Thursday, April 25, 2013

Reflective Essay


Brenda Whitten

Mr. Barnes

Honors English III

23 April 2013

Reflective Essay

               Throughout the course of this year, I have grown in multiple ways—both in and out of school. I have gotten more mature, learned how to better lead people, and found some amazing new friends. I have learned about algebra and trigonometry, how to titrate a solution, how to express wishes and desires in Spanish. And English? Well that’s another story. How can I measure my growth in English? The fact that I’ve memorized over 200 vocab words, read some great novels written throughout American history? How do these events affect me personally as a writer?

               In the first big creative piece of this semester, my word sketch, I really worked on keeping a steady and consistent tone which later came back into play in other essays. In one of the first drafts I wrote “a song comes that makes your heart sing with the emotions… notes jumping…and dancing… but  they never get the chance. They are quickly distorted…fall, injured…with a crash of broken pride and lost time. Countless hours spent…just to hear it fall, shattered by a missed partial, crushed by a cracked note. (Whitten n.p.).  This abrupt shift in tone created unnecessary tension and an awkward ending for the piece. I later changed it to an overall happy tone in order to create a solitary sense of accomplishment. This tone change reflected how I felt about the trumpet more than the original clash. Up until I had a writing conference with Mr. Barnes, I didn’t understand just how badly the two sections clashed. I felt as if the piece worked with the sudden change because that was how I felt at times when playing. After further investigation, I came to accept that this change was rare for me to feel and inadequately described to the reader. While revising this piece, the majority of my revisions were focused on maintaining a steady tone and point of view.

               For my personal essay, my revisions focused around maintain a sense of self. I changed the ending to make it more accurate for today, and to really show the reader exactly what I thought of the medicines and their impact on me. While on the medications, I felt different, stuck inside, trapped and I really wanted those feelings to come through. I don’t want to discredit any form of medication especially while taking a different type but I wrote this essay for me to come to terms with something I had struggled with for a while. I never wanted to be the stereotypical girl who talks quietly and wears dresses, I wanted to have fun and I wanted those ideas to be conveyed in the essay. I tried to add a more satisfactory ending by expanding on some of the later ideas about being myself and comfortable with myself now. I also added some alliteration to the end with “contorted through control… grumpy little girl…muffled by a mask” and others (Whitten n.p.). This alliteration helped to develop my diction and stylistic elements without becoming overly cheesy or cognitively stressing.
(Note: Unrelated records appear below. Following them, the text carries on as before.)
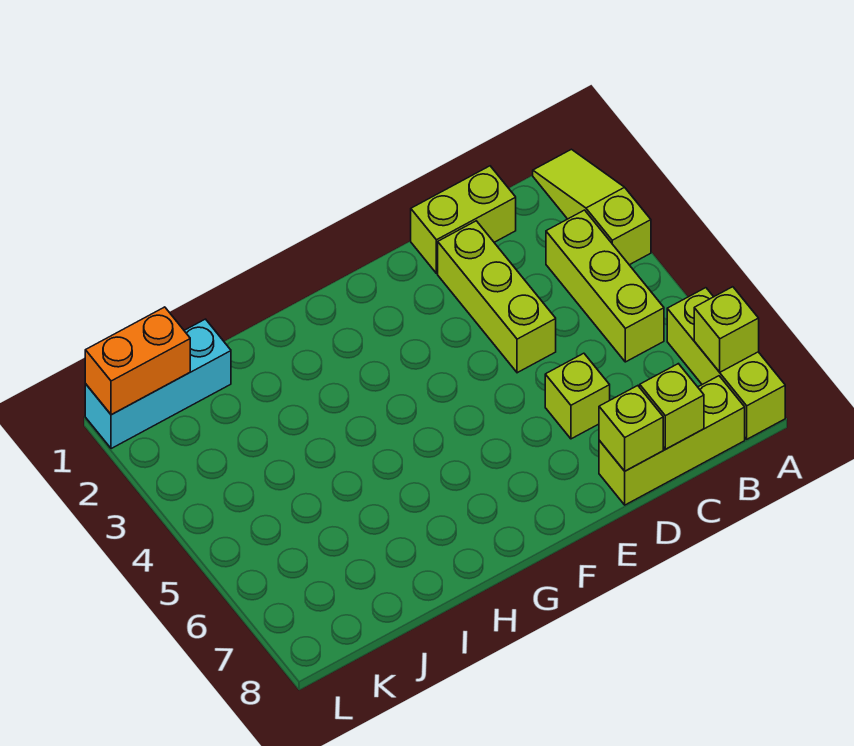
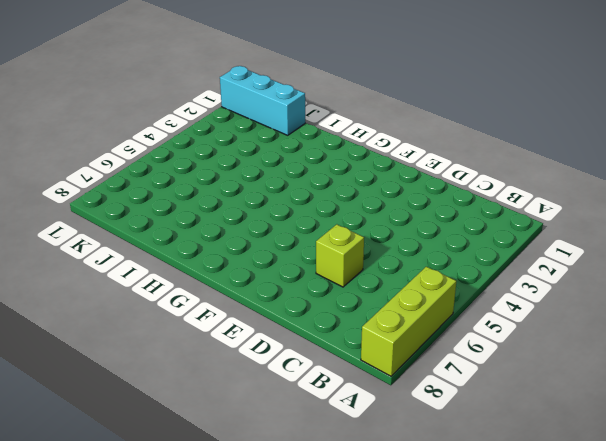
none -> lime 1x3 slope [533,149,651,265]
none -> lime 1x3 brick [546,210,664,362]
none -> lime 1x3 brick [599,376,745,505]

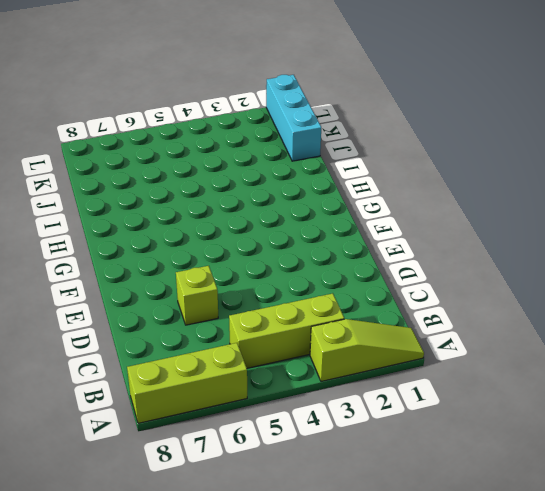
none -> lime 1x3 brick [599,376,745,505]
none -> lime 1x2 brick [411,166,516,273]
none -> lime 1x3 brick [438,221,556,373]

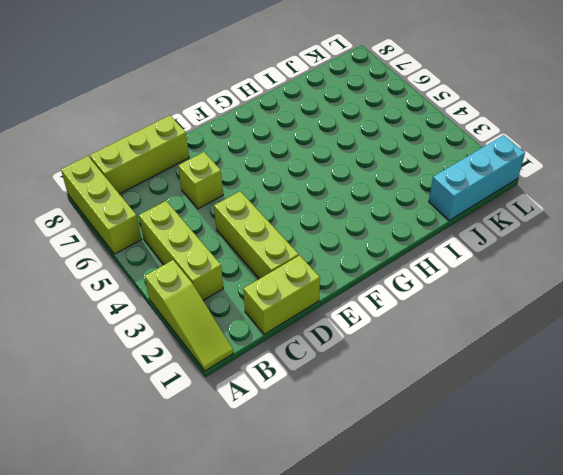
none -> lime 1x1 brick [694,287,759,372]
none -> lime 1x1 brick [640,364,704,449]
none -> lime 1x1 brick [599,386,663,471]

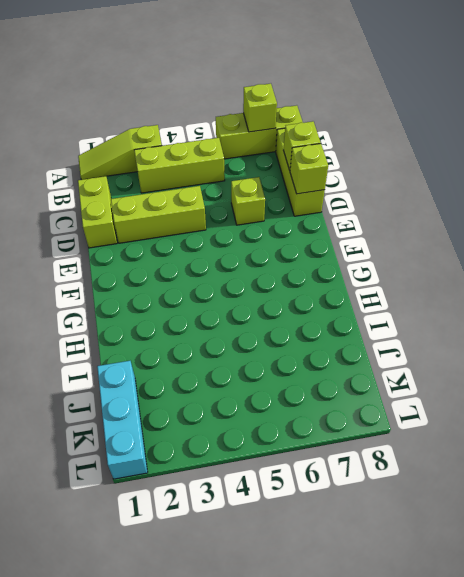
none -> orange 1x2 brick [85,307,190,415]

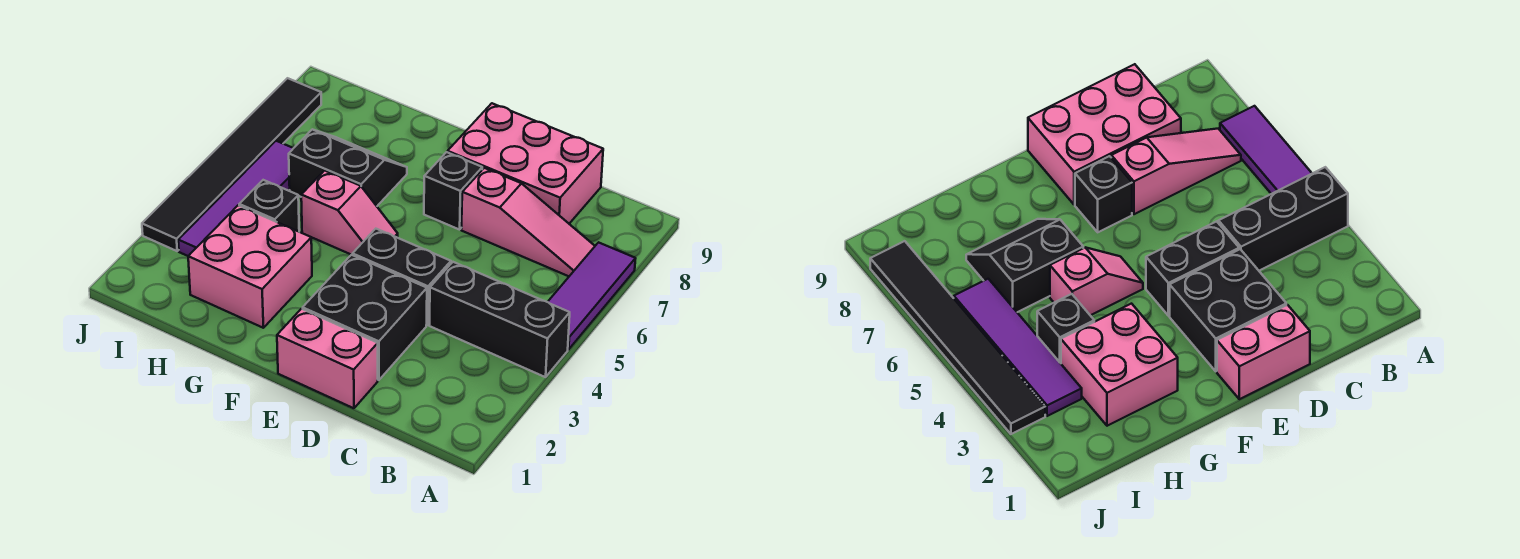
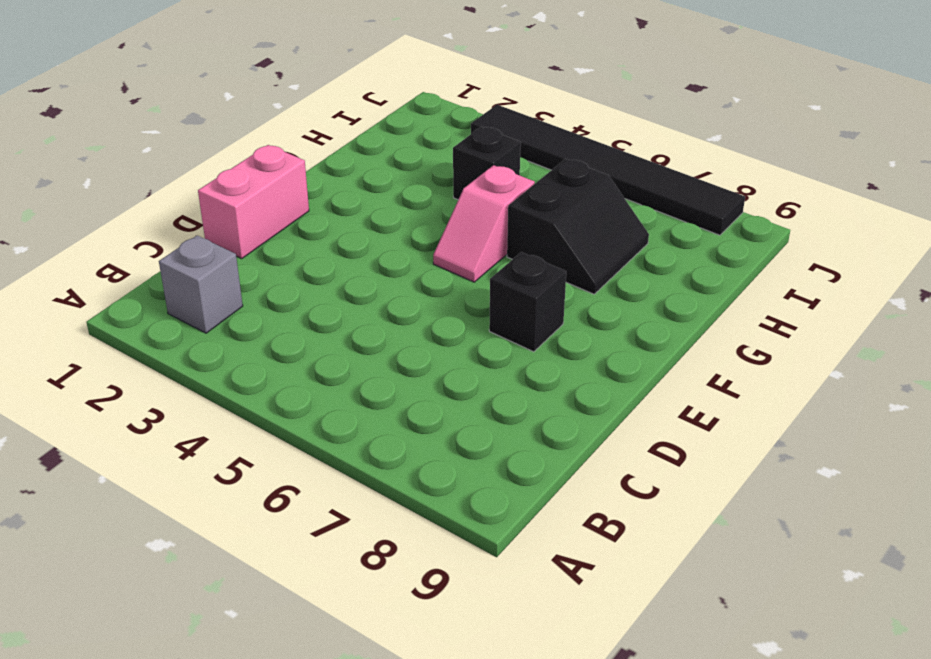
grey 1x1 brick [159,236,243,333] -> none
none -> black 1x3 brick [429,262,570,377]
none -> purple 1x3 tile [548,242,636,349]
none -> pink 1x3 slope [461,168,595,276]

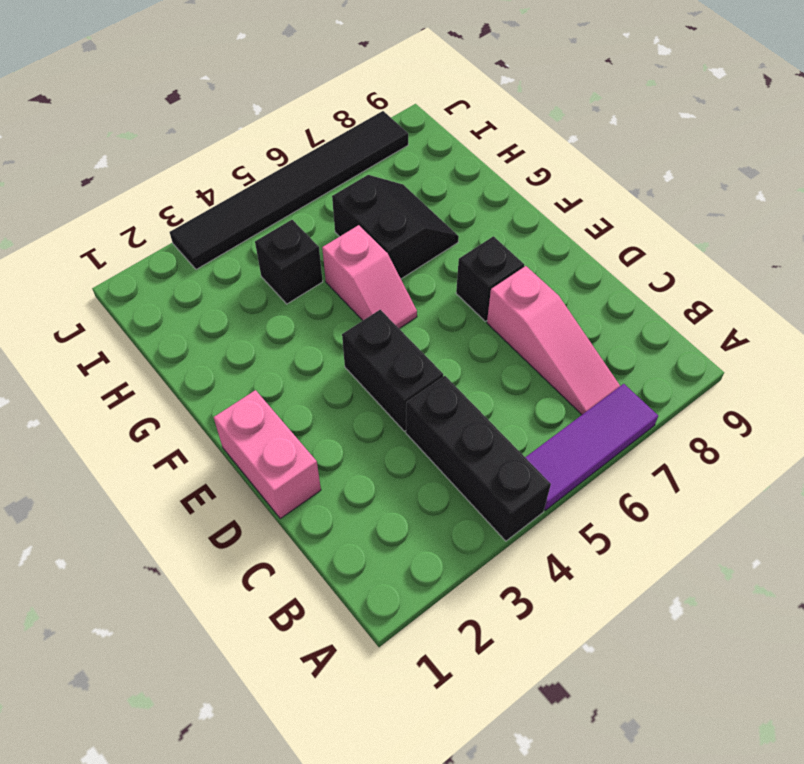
none -> pink 2x3 brick [448,103,603,224]
none -> black 2x2 brick [303,255,427,380]
none -> pink 2x2 brick [188,205,312,328]

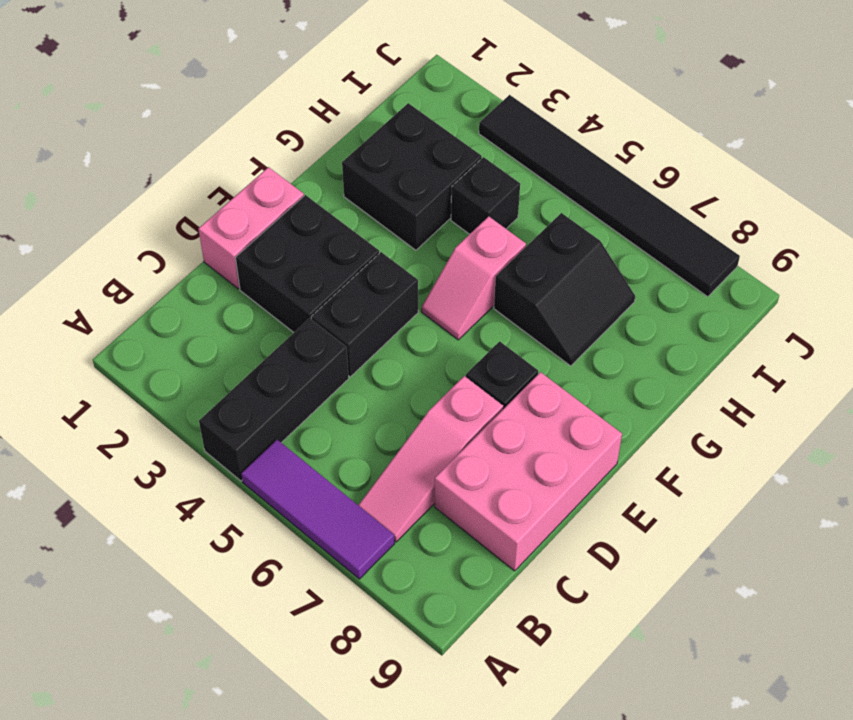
black 2x2 brick [342,103,482,250] -> pink 2x2 brick [188,205,312,328]
none -> purple 1x4 tile [178,141,293,256]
               For my Hemingway timed write, I really focused on revising some of the simple errors and the end section. I really wanted to explain the difference between nada and everyday life and how nada can was employed as a good thing in Hemingway’s works. I went through and tried to clarify some of the arguments I had made in that essay as well as clean up the ending section. I really focused on how Hemingway is subtle with the use of the idea of nada. He repeats nada so often that it almost becomes nothing to read. The word itself can be associated with a lack of meaning—exactly what Hemingway wanted. Yet, as the reader walks away, they can’t help but to wonder about nada, how nada would feel, what nada would do to impact their lives. I wanted to communicate that nada is used as a form of protection from things that are able to hurt us, and therefore usually is only achieved after some form of dramatic experience.

               Throughout English 3, I feel as if the hardest thing for me to do was to edit my essays. I either didn’t allow myself enough time to edit them on multiple days at multiple times, or I would edit too quickly and end up ignoring major details. With my creative pieces, I often viewed them as good or good enough. It was very hard for me to edit them which was why coming back several months later it is easier to change my writing when looking at it through new, slightly more experienced eyes.

               Another difficult concept I have yet to master is to determine my topic and stick with it. I have improved at finding a thesis and writing one into my work, however my thesis is not a guiding force for my paper. It is only a jumping off point. I often write paragraphs that don’t connect to the thesis or end a paragraph with a new thought that I never go back and elaborate on. While some of this comes from my ADHD, it is in no way a valid excuse for any of the choices made, or not made, in my writing.

               Throughout my junior year in high school, I have learned many things and also kept quite a few things the same. I have definitely made improvements in my writing, however many other problems remain untreated and not acknowledged. While I wish I was a better writer, I know that I have some problems that I need to address on the way to get there. I am currently confident in my ability to write a creative piece, and hope that I will continue to enhance my ability to write an effective analytical or argumentative piece.